What’s happening here?
Bukaveckas said acid rain was bleaching lakes via a chemical process that is not yet fully understand. The effect was to clear the natural brown color of organic material, like tannins. Now that the acid from acid rain is dissipating, those brown colors are able to express themselves.
How bad was acid rain in the Adirondacks?
By the late 1980s, acid rain had emptied the fish from at least 100 lakes and ponds, according to data from the Adirondack Lakes Survey Corp. The findings helped recast the image of the Adirondack Park from a pristine refuge apart from the world, to a fragile part of it.
Were these lakes totally dead?
The acid in lakes certainly changed what could live there, but not everything died. While fishless lakes were often called “dead lakes,” Bukaveckas said they weren’t totally devoid of life. Plants were still there and so were insects that no longer had to worry about getting eaten by fish.

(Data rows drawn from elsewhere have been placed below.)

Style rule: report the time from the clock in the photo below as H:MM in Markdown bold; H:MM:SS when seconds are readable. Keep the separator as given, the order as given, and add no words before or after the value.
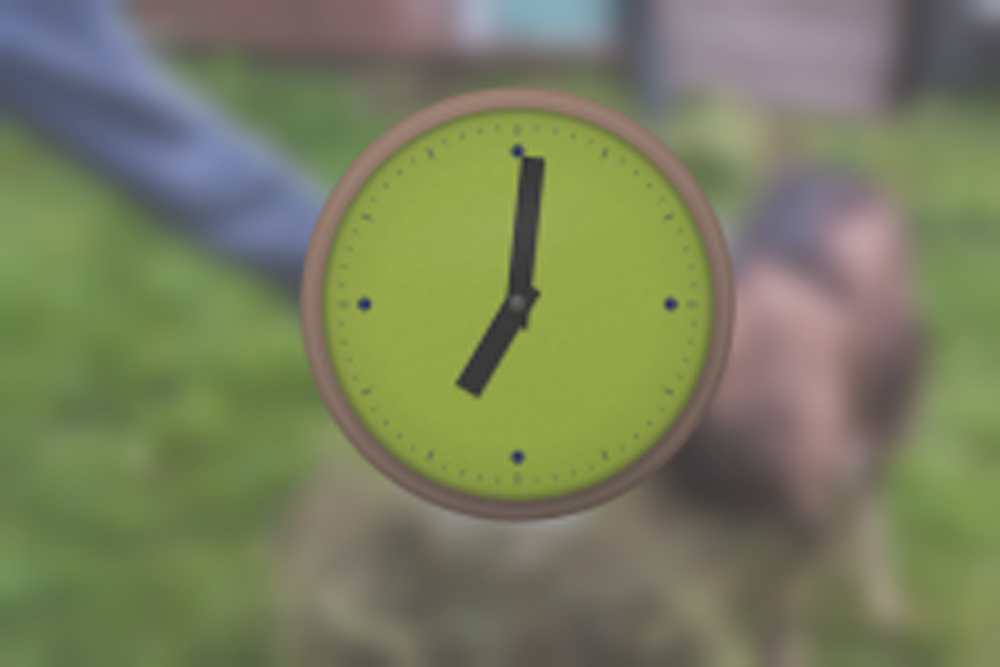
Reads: **7:01**
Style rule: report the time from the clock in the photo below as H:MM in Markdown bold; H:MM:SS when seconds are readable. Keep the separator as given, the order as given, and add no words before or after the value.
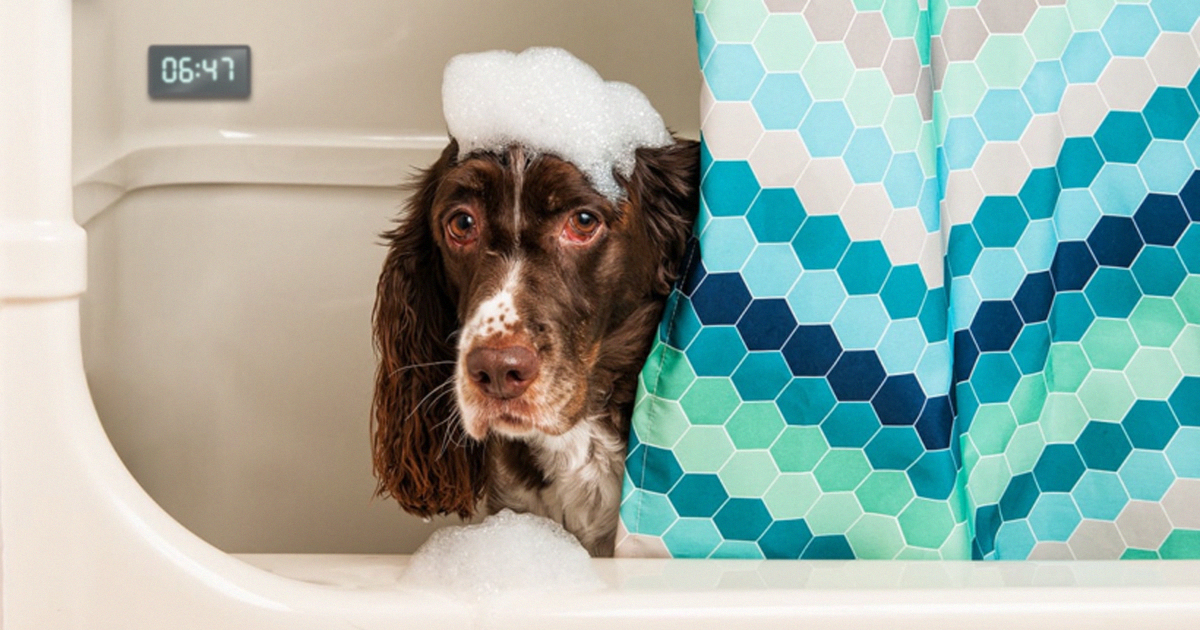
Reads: **6:47**
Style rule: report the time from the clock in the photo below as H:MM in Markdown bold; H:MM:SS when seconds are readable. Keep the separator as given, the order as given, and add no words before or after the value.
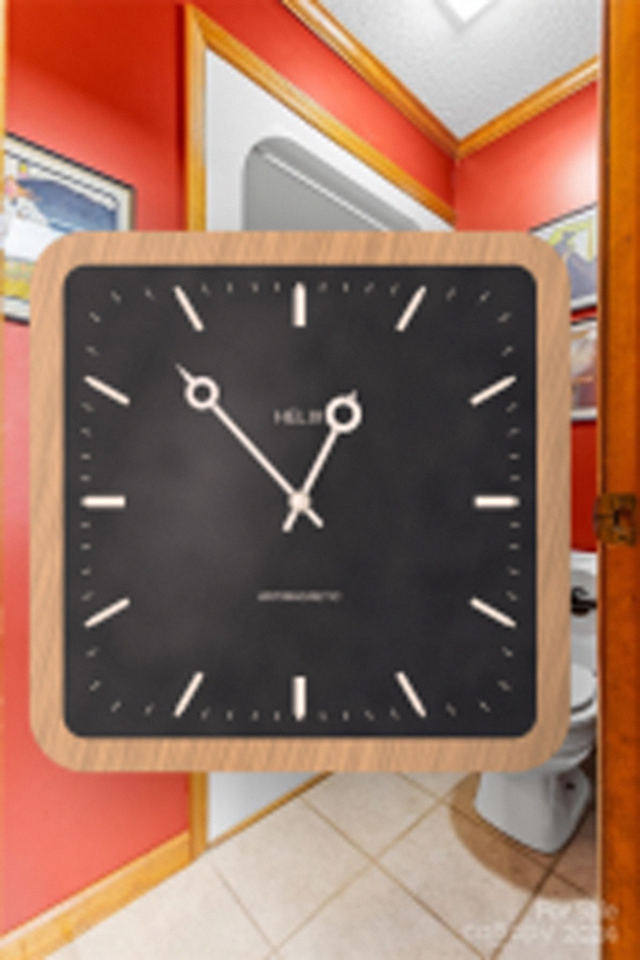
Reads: **12:53**
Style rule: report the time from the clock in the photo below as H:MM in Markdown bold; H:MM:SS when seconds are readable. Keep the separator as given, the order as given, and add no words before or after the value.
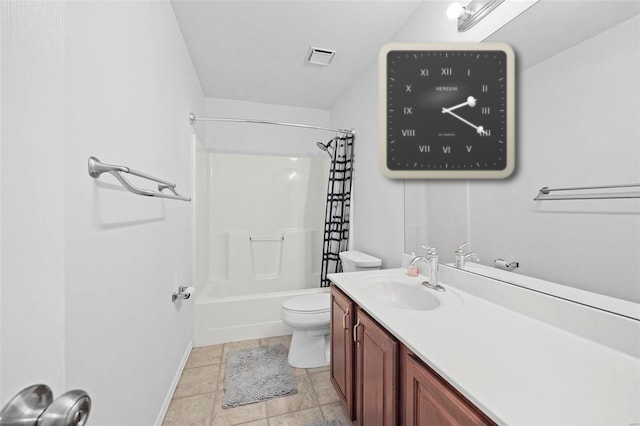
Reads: **2:20**
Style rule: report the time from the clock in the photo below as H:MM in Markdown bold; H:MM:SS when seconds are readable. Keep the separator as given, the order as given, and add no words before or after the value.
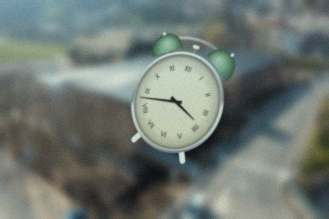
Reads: **3:43**
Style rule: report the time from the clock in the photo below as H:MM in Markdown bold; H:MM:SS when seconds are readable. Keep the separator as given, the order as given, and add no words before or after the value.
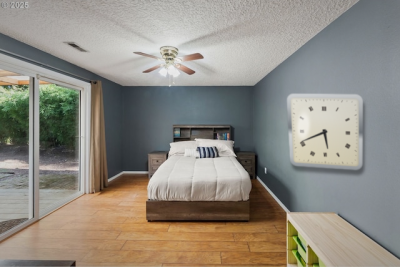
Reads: **5:41**
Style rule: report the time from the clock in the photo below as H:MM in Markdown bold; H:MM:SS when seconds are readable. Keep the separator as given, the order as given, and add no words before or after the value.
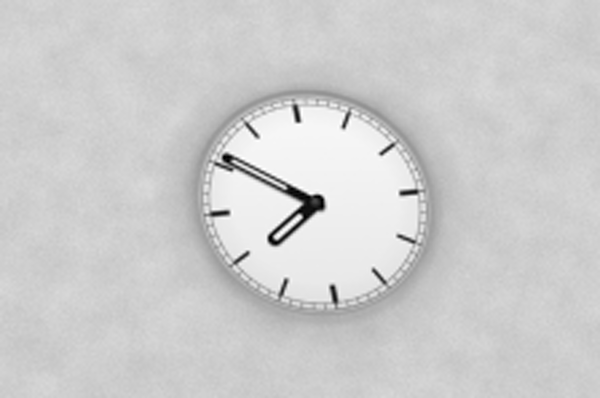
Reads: **7:51**
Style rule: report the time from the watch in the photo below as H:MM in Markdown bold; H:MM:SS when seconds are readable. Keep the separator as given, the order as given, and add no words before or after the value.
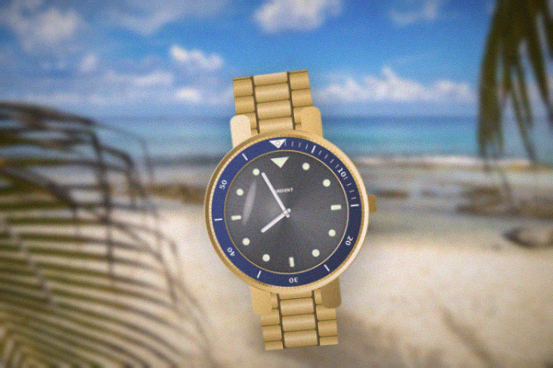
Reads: **7:56**
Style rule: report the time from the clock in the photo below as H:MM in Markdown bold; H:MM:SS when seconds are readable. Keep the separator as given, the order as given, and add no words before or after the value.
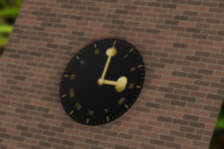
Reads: **3:00**
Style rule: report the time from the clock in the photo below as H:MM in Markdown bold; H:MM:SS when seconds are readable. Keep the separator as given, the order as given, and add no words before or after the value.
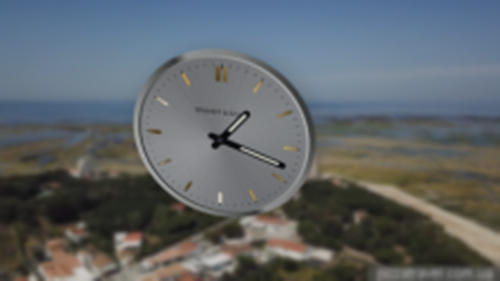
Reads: **1:18**
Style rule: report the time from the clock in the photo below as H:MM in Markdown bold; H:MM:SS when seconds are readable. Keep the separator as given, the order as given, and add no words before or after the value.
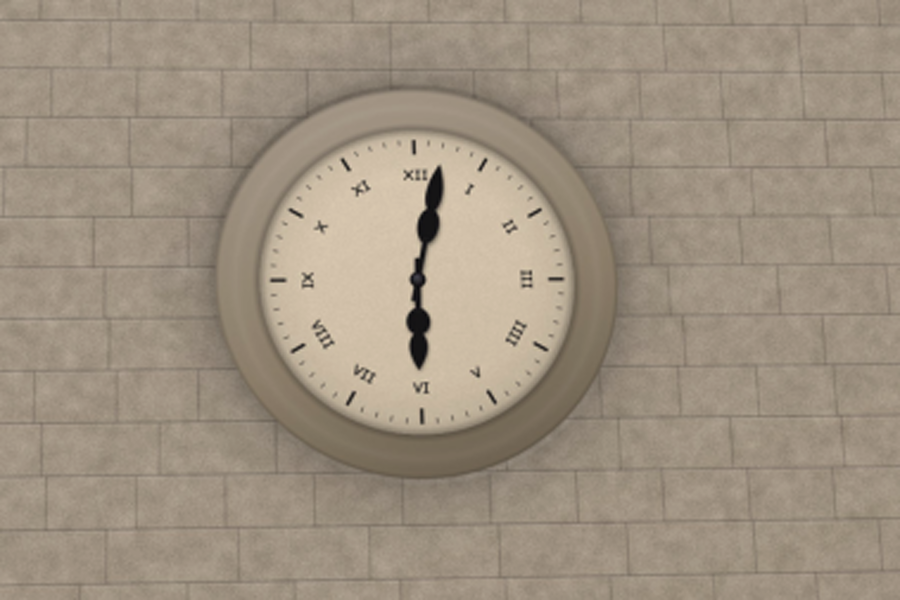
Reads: **6:02**
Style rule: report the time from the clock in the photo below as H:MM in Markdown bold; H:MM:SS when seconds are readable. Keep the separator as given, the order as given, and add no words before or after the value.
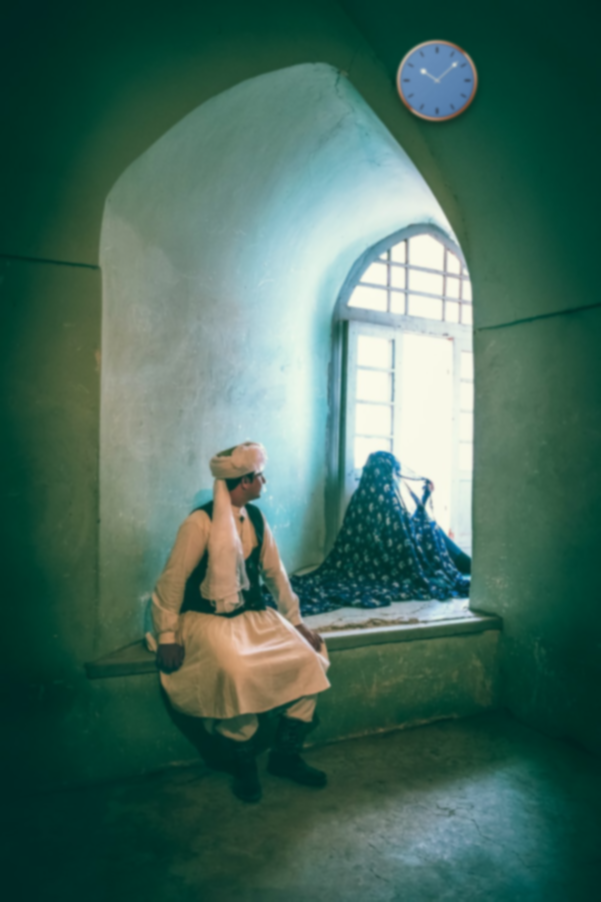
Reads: **10:08**
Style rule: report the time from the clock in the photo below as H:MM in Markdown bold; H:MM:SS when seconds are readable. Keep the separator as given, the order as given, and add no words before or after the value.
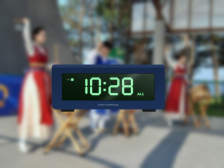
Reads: **10:28**
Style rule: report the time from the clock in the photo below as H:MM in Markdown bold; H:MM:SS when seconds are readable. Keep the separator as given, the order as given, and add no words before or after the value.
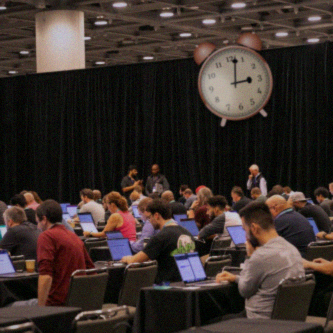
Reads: **3:02**
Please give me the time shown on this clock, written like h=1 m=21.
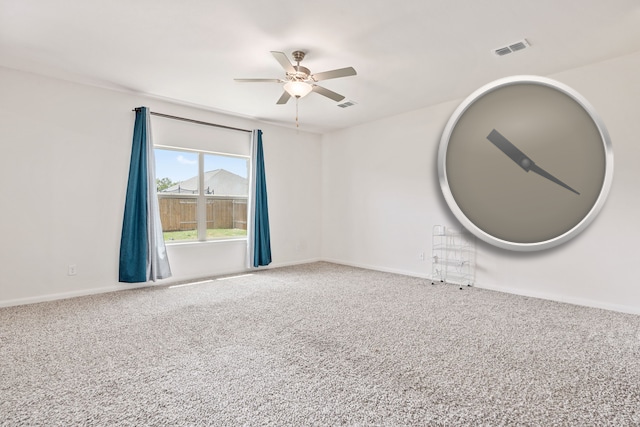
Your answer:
h=10 m=20
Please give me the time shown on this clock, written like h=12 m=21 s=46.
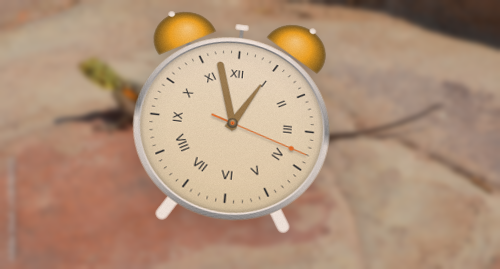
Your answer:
h=12 m=57 s=18
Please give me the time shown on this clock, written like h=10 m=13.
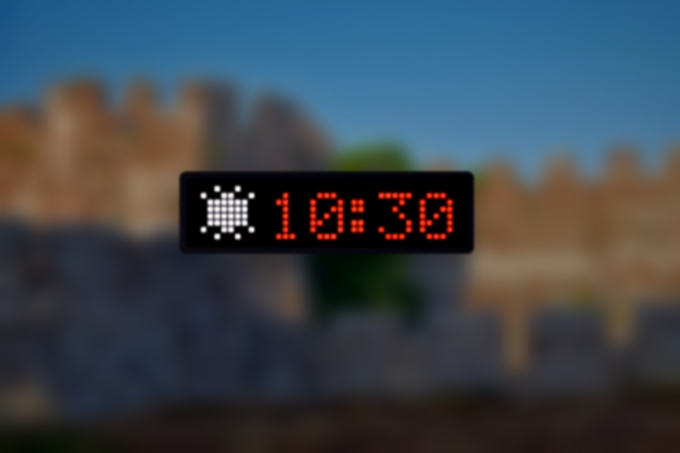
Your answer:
h=10 m=30
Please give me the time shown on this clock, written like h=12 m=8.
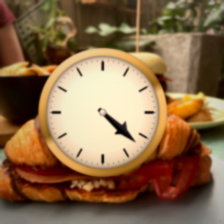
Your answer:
h=4 m=22
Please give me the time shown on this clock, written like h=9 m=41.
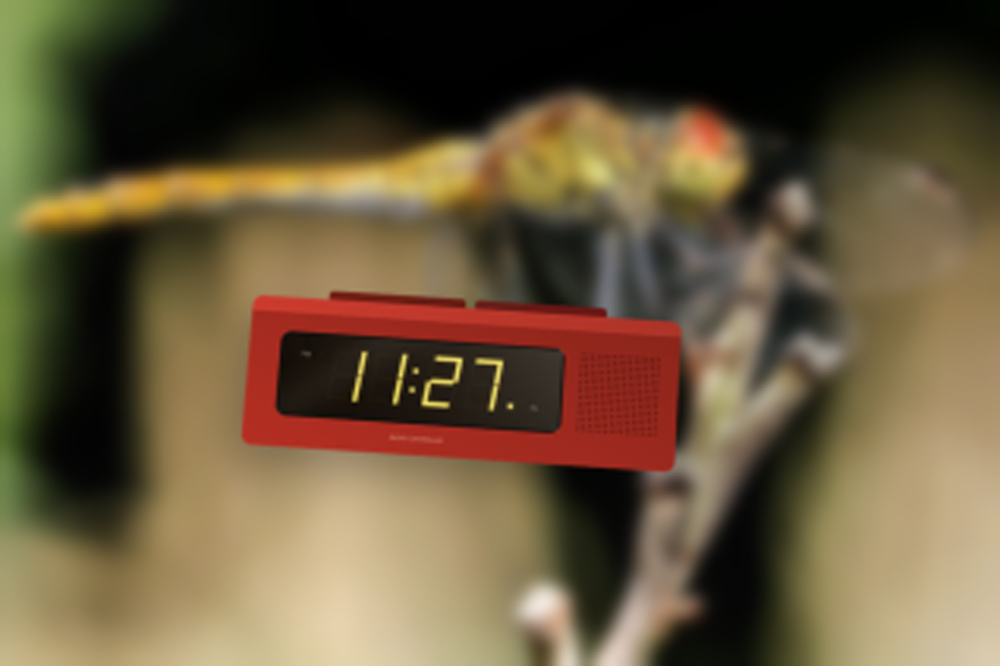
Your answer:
h=11 m=27
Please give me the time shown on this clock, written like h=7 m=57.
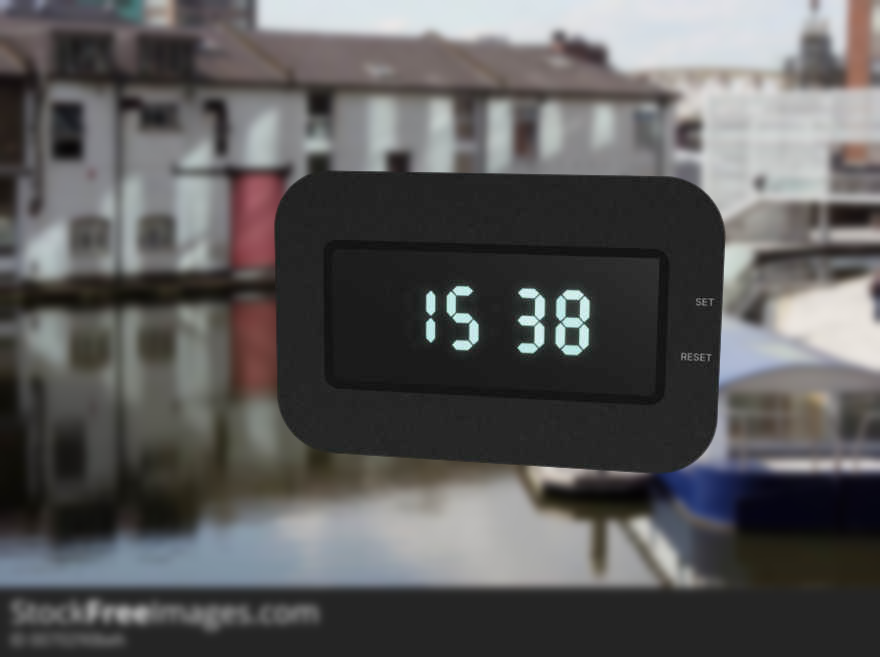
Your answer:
h=15 m=38
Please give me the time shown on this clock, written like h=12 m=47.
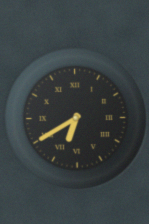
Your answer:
h=6 m=40
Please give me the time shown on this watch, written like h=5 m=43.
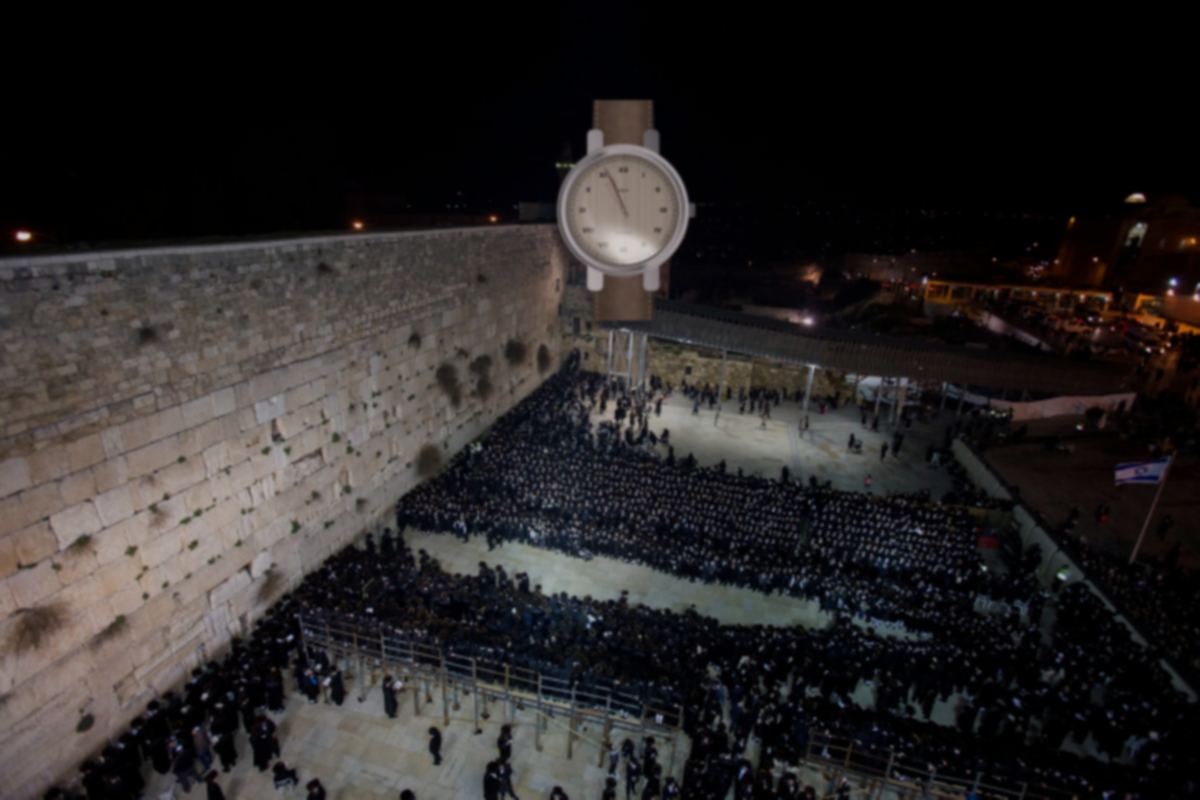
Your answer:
h=10 m=56
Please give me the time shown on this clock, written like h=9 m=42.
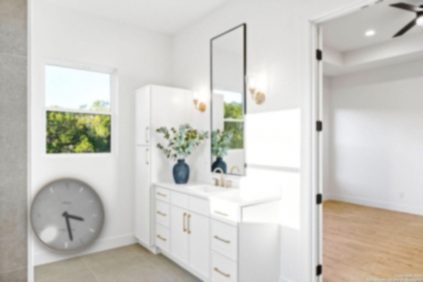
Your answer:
h=3 m=28
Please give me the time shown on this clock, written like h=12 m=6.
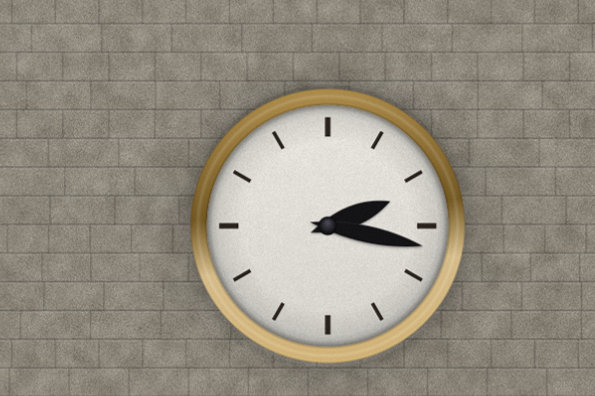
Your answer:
h=2 m=17
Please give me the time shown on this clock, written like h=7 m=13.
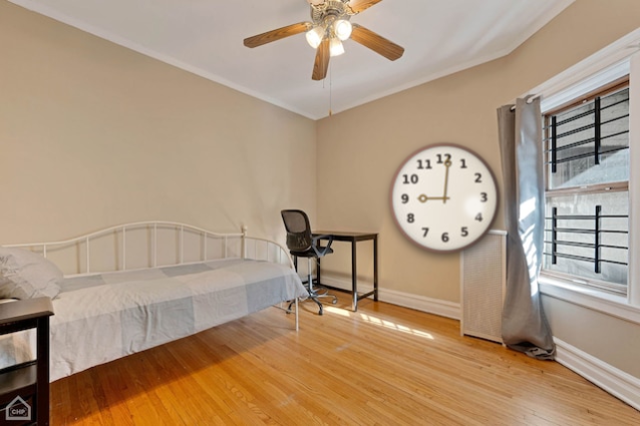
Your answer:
h=9 m=1
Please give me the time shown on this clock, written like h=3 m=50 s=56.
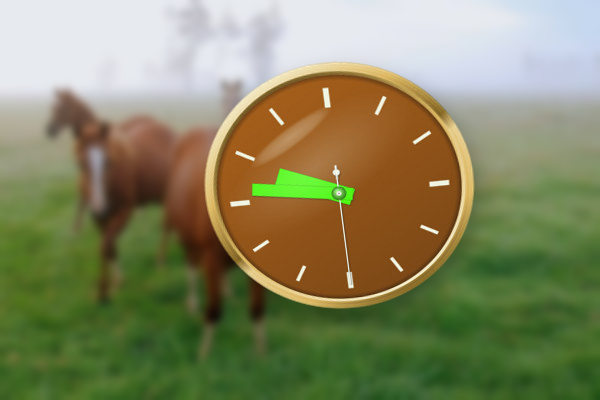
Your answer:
h=9 m=46 s=30
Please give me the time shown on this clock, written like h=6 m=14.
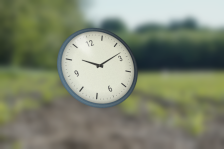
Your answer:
h=10 m=13
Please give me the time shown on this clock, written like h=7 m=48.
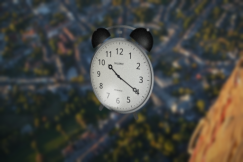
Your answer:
h=10 m=20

How much browner are they becoming?
Silver Lake is a perfect example of a noticeable browner lake. “It was now kind of a normal dark blue lake color, and I could tell right away it wasn’t as clear as it used to be,” Bukaveckas said.
Aren’t brown lakes bad lakes?
Often enough, yes. Lake George is famed for its clarity, as are many other lakes in and around the Adirondacks. Subtle changes to that clarity are often the cause of big concern because browner lakes are often dirtier lakes if the color change is caused by pollution like sewage and algae. Some studies, including one of Lake Champlain, have even found that lost clarity can cost lakes tourism dollars or hurt property values. It’s unclear, though, how that research would apply to interior Adirondack Park lakes, in part because there are so many that are remote and thought of as clean to begin with.